▸ **Texte source**
++++++++
1. Cependant Antigone, fils d'Aristobule, qui avait rassemblé une armée et s'était concilié Fabius à prix d’argent, revint, ramené par Ptolémée fils de Mennaios, auquel l’unissaient des liens de famille[2]. Il avait aussi pour allié Marion, que Cassius avait laissé comme tyran à Tyr ; car celui-ci, après s'être emparé de la Syrie, y avait établi des tyrans comme gardiens. Marion attaqua aussi la Galilée, qui était limitrophe de son territoire, s’empara de trois forteresses et y mit garnison. Hérode marcha contre lui, lui enleva toutes ses conquêtes[3], mais laissa généreusement libres les soldats Tyriens, donnant même à quelques-uns des présents par bienveillance pour leur ville[4]. Cela fait, il marcha contre Antigone, l’attaqua, le battit et le mit en déroute au moment où il allait franchir les frontières de la Judée. Quand il revint à Jérusalem, Hyrcan et le peuple lui décernèrent des couronnes. Il était déjà par ses fiançailles allié à la famille d’Hyrcan, aussi n'en défendait-il que mieux celui-ci ; il devait épouser la fille d'Alexandre[5], fils d'Aristobule, et petite-fille d'Hyrcan par sa mère. Il eut d'elle trois fils et deux filles. Il avait eu une première femme, du nom de Doris, prise dans le peuple, et qui fut la mère de son fils aîné, Antipater.
[1] Guerre, §§ 238-242. Les décrets, qui contredisent le récit de Nicolas, pourraient être empruntés à un autre ouvrage.
[2] On se rappelle que Ptolémée avait épousé la sœur d’Antigone (VII, 4).
[3] Ceci est contredit par le rescrit de Marc Antoine, XII, 4.
[4] La phrase du texte n’est intelligible que par le rapprochement avec Guerre, § 238.
[5] Elle s’appelait Mariamme (Guerre).
++++++++
▸ **Données**
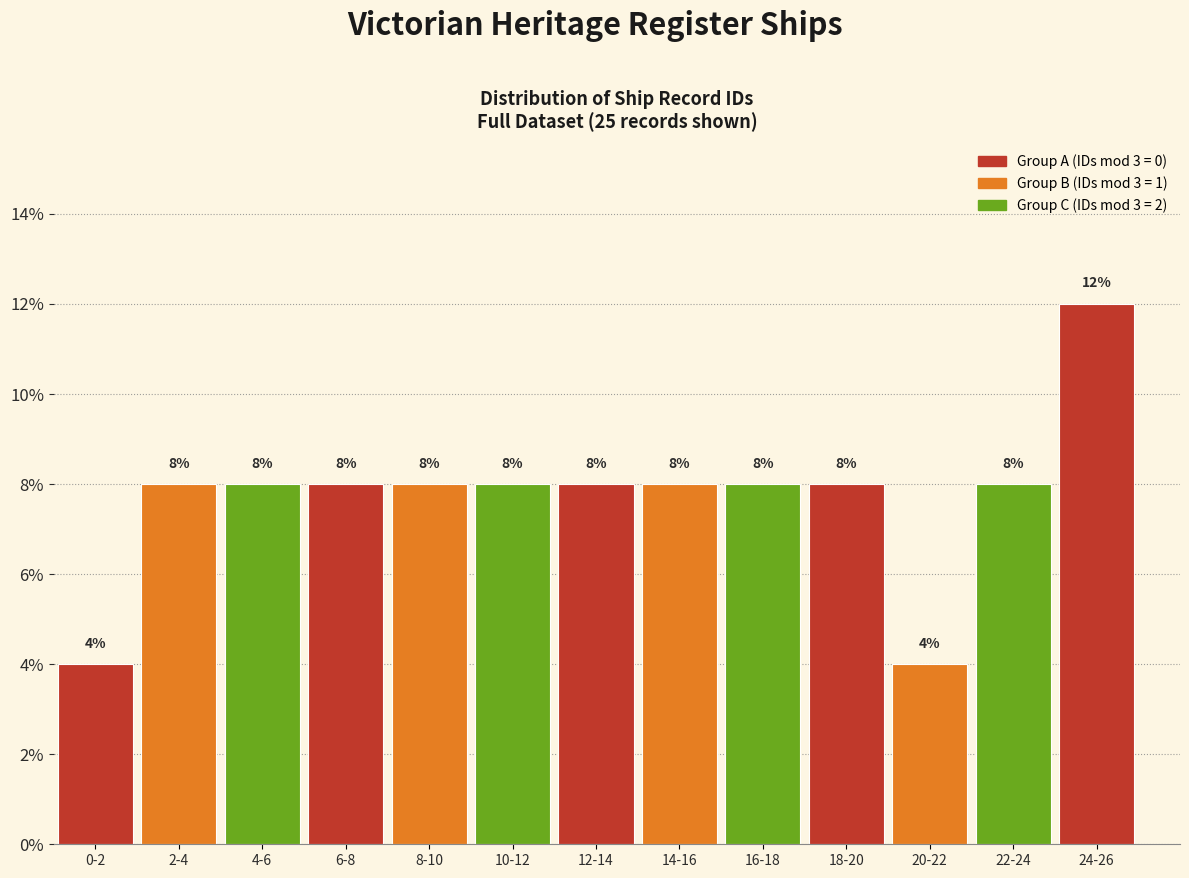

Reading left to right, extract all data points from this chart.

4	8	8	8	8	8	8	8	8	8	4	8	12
++++++++
▸ **Énoncé du problème**
Recopiez mot pour mot le passage du texte sur Hérode qui commence à "[1] Guerre, §§" et se termine à "Antoine, XII, 4.". Le matériel n'est pas nécessaire ici.

▸ **Solution du problème**
[1] Guerre, §§ 238-242. Les décrets, qui contredisent le récit de Nicolas, pourraient être empruntés à un autre ouvrage.
[2] On se rappelle que Ptolémée avait épousé la sœur d’Antigone (VII, 4).
[3] Ceci est contredit par le rescrit de Marc Antoine, XII, 4.